• [JOB] Return the text of every entry below word for word, leaving out the pictures.
Start of INPUT DATA
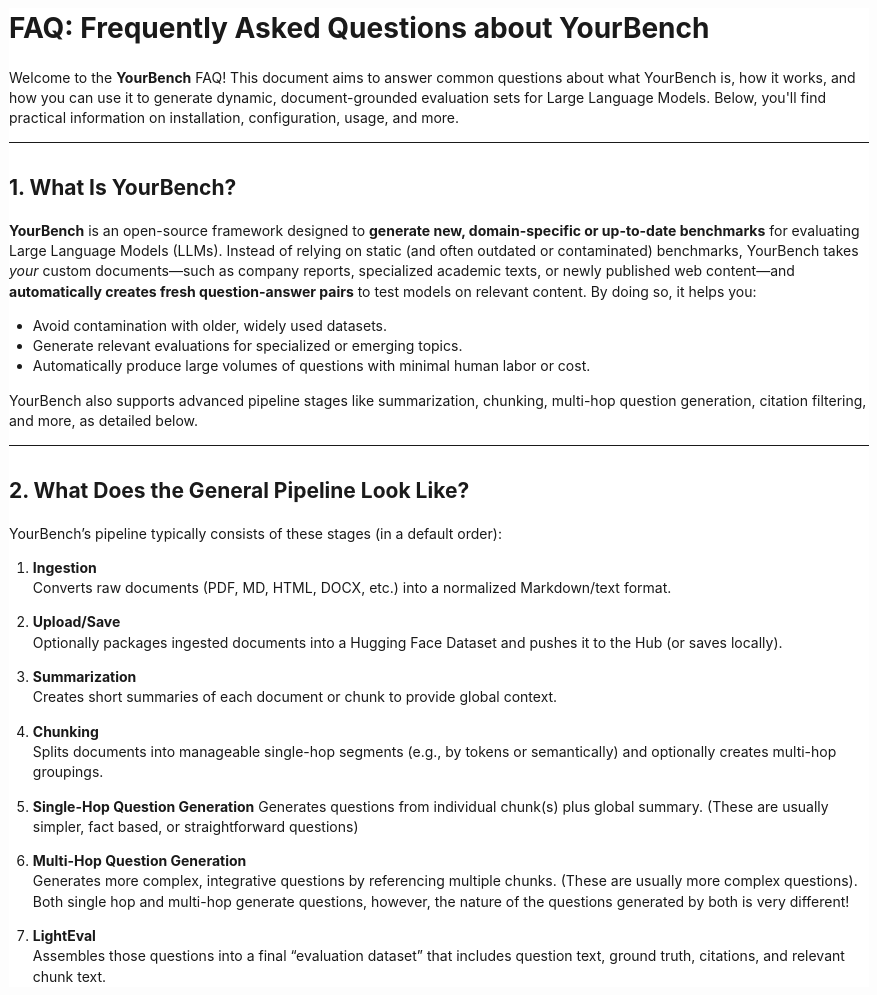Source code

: # FAQ: Frequently Asked Questions about YourBench

Welcome to the **YourBench** FAQ! This document aims to answer common questions about what YourBench is, how it works, and how you can use it to generate dynamic, document-grounded evaluation sets for Large Language Models. Below, you'll find practical information on installation, configuration, usage, and more.

---

## 1. What Is YourBench?

**YourBench** is an open-source framework designed to **generate new, domain-specific or up-to-date benchmarks** for evaluating Large Language Models (LLMs). Instead of relying on static (and often outdated or contaminated) benchmarks, YourBench takes _your_ custom documents—such as company reports, specialized academic texts, or newly published web content—and **automatically creates fresh question-answer pairs** to test models on relevant content. By doing so, it helps you:

- Avoid contamination with older, widely used datasets.
- Generate relevant evaluations for specialized or emerging topics.
- Automatically produce large volumes of questions with minimal human labor or cost.

YourBench also supports advanced pipeline stages like summarization, chunking, multi-hop question generation, citation filtering, and more, as detailed below.

---

## 2. What Does the General Pipeline Look Like?

YourBench’s pipeline typically consists of these stages (in a default order):

1. **Ingestion**  
   Converts raw documents (PDF, MD, HTML, DOCX, etc.) into a normalized Markdown/text format.

2. **Upload/Save**  
   Optionally packages ingested documents into a Hugging Face Dataset and pushes it to the Hub (or saves locally).

3. **Summarization**  
   Creates short summaries of each document or chunk to provide global context.

4. **Chunking**  
   Splits documents into manageable single-hop segments (e.g., by tokens or semantically) and optionally creates multi-hop groupings.

5. **Single-Hop Question Generation**
   Generates questions from individual chunk(s) plus global summary. (These are usually simpler, fact based, or straightforward questions)

6. **Multi-Hop Question Generation**  
   Generates more complex, integrative questions by referencing multiple chunks. (These are usually more complex questions). Both single hop and multi-hop generate questions, however, the nature of the questions generated by both is very different!

8. **LightEval**  
   Assembles those questions into a final “evaluation dataset” that includes question text, ground truth, citations, and relevant chunk text.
End of INPUT DATA
• [ANSWER BOX]
Source code

: # FAQ: Frequently Asked Questions about YourBench

Welcome to the **YourBench** FAQ! This document aims to answer common questions about what YourBench is, how it works, and how you can use it to generate dynamic, document-grounded evaluation sets for Large Language Models. Below, you'll find practical information on installation, configuration, usage, and more.

---

## 1. What Is YourBench?

**YourBench** is an open-source framework designed to **generate new, domain-specific or up-to-date benchmarks** for evaluating Large Language Models (LLMs). Instead of relying on static (and often outdated or contaminated) benchmarks, YourBench takes _your_ custom documents—such as company reports, specialized academic texts, or newly published web content—and **automatically creates fresh question-answer pairs** to test models on relevant content. By doing so, it helps you:

- Avoid contamination with older, widely used datasets.
- Generate relevant evaluations for specialized or emerging topics.
- Automatically produce large volumes of questions with minimal human labor or cost.

YourBench also supports advanced pipeline stages like summarization, chunking, multi-hop question generation, citation filtering, and more, as detailed below.

---

## 2. What Does the General Pipeline Look Like?

YourBench’s pipeline typically consists of these stages (in a default order):

1. **Ingestion**  
   Converts raw documents (PDF, MD, HTML, DOCX, etc.) into a normalized Markdown/text format.

2. **Upload/Save**  
   Optionally packages ingested documents into a Hugging Face Dataset and pushes it to the Hub (or saves locally).

3. **Summarization**  
   Creates short summaries of each document or chunk to provide global context.

4. **Chunking**  
   Splits documents into manageable single-hop segments (e.g., by tokens or semantically) and optionally creates multi-hop groupings.

5. **Single-Hop Question Generation**
   Generates questions from individual chunk(s) plus global summary. (These are usually simpler, fact based, or straightforward questions)

6. **Multi-Hop Question Generation**  
   Generates more complex, integrative questions by referencing multiple chunks. (These are usually more complex questions). Both single hop and multi-hop generate questions, however, the nature of the questions generated by both is very different!

8. **LightEval**  
   Assembles those questions into a final “evaluation dataset” that includes question text, ground truth, citations, and relevant chunk text.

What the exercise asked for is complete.